Legal Business Blogs

We’ve implemented the Legal Services Act – how about another review of legal regulation?

One man’s slashing red tape is another’s endless tinkering. Either way, the much-meddled field of legal regulation may face more intervention with news this week that the Ministry of Justice (MoJ) is to conduct a wholesale review of the profession’s regulatory landscape, little more than a year after the Legal Services Act (LSA) came into full force.

The move was announced on Wednesday (5 June) in a written statement to Parliament from justice minister Helen Grant. According to Grant, the review will consider ‘what could be done to simplify the regulatory framework and reduce unnecessary burdens on the legal sector whilst retaining appropriate regulatory oversight’.

This move has been billed as the first serious governmental review of the legal framework since the implementation of the LSA shook up the profession. According to the letter, the review will encompass the full breadth of the legislative framework, covering at least 10 pieces of primary legislation and over 30 statutory instruments.

The MoJ has also said it is open to comments on the interaction between the legislative framework and the detailed rules and regulations of the approved regulators, licensing authorities and of the Legal Services Board (LSB) and Office for Legal Complaints (OLC).

The review will begin with a ‘call for evidence’ from a range of stakeholders across the legal services sector, including the Solicitors Regulation Authority, the Law Society, the LSB, the OLC, Legal Services Consumer Panel, the Office of Fair Trading, legal academics, the judiciary and legal service providers.

The move will be welcomed by some City firms in light of sentiment that multiple tiers of legal regulation make practice unnecessarily cumbersome, though there will be cynicism given that the ‘deregulation’ of the previous shake-up ushered more red tape.

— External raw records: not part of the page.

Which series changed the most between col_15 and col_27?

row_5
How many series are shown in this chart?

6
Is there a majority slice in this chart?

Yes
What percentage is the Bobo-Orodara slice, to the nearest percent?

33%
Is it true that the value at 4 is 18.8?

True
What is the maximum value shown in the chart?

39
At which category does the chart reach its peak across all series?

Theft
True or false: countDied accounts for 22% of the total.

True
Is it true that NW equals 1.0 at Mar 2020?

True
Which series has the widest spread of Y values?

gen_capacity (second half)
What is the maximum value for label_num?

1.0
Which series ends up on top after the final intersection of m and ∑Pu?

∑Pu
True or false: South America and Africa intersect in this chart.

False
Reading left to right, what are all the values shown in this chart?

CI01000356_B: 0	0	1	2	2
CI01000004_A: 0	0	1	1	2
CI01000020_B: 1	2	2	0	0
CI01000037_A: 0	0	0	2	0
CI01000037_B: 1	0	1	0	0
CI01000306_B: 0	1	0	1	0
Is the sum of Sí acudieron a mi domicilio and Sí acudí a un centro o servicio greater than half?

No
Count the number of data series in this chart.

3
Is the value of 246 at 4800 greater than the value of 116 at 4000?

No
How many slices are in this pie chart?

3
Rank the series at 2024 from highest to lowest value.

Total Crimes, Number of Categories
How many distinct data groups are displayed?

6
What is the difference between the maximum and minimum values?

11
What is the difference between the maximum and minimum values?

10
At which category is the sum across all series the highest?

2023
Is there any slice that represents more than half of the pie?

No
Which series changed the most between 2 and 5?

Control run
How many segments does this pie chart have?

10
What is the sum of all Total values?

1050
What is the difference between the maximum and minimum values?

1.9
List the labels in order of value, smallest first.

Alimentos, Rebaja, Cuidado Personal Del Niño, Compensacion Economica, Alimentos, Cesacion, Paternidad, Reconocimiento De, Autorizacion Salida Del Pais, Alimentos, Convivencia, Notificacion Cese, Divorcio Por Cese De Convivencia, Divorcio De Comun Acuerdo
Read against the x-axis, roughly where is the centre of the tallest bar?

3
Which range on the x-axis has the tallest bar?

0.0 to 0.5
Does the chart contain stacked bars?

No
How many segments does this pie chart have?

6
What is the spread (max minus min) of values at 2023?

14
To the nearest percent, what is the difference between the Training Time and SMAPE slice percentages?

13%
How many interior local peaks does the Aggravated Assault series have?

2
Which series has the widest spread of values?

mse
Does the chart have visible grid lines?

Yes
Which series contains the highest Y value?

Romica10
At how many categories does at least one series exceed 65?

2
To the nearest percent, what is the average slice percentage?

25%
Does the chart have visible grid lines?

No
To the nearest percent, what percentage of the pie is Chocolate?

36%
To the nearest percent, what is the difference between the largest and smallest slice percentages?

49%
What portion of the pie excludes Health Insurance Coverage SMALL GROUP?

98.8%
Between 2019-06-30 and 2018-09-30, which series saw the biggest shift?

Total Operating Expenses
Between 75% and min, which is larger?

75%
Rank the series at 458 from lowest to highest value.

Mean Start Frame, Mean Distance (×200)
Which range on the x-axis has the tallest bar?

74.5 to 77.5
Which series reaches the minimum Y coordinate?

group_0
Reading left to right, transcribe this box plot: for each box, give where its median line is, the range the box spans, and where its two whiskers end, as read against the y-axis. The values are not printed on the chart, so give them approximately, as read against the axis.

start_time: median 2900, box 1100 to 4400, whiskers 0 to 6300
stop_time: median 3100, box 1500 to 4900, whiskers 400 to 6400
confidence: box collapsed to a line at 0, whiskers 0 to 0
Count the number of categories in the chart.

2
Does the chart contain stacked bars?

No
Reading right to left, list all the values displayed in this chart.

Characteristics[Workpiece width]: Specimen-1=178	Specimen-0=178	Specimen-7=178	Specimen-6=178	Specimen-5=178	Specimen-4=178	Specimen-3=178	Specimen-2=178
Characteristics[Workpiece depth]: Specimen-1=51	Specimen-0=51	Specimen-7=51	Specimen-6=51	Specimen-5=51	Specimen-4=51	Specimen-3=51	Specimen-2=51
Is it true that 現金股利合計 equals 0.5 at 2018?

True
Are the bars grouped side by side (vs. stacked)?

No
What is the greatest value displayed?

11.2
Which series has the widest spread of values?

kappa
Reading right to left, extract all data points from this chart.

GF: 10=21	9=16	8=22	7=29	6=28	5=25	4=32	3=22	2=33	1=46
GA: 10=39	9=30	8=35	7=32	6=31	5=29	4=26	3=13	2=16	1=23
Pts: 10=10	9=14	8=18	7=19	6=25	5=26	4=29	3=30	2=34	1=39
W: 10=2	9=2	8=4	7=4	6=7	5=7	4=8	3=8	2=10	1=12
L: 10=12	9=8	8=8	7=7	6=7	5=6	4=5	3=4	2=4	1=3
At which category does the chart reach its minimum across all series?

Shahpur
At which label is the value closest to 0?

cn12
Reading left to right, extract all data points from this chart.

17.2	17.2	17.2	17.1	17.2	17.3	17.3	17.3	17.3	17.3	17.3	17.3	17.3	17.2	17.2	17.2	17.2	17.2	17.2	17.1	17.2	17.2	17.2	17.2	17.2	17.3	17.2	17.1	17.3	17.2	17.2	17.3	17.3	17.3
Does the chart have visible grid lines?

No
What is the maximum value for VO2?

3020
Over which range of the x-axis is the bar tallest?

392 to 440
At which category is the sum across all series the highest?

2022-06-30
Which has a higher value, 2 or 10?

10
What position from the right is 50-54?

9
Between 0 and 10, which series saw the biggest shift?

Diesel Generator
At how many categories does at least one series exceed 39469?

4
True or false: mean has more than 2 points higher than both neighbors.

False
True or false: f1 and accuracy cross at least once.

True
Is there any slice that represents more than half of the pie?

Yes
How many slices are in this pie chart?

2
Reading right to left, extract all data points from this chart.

Clifford Chance general counsel Chris Perrin told Legal Business: ‘It’s encouraging that this is being done as the current situation is by no means ideal. I expect there will be a lot of interest from big City firms and the City of London Law Society.’

The GC of another top 10 UK law firm said: ‘As a firm our dealings with the SRA have been constructive and helpful but if this review reduces some of the administrative minutiae and tedium then, yes, it’s a good thing and firms will welcome it.’

However, others have complained at the level of regulatory upheaval in recent years and indications of jostling between the proliferating regulators and legal bodies since the LSA’s creation. The LSA’s implementation has so far led to a string of law firms and businesses to adopt alternative business structures, with more than 140 licences being handed out since the regime came into force in January 2012.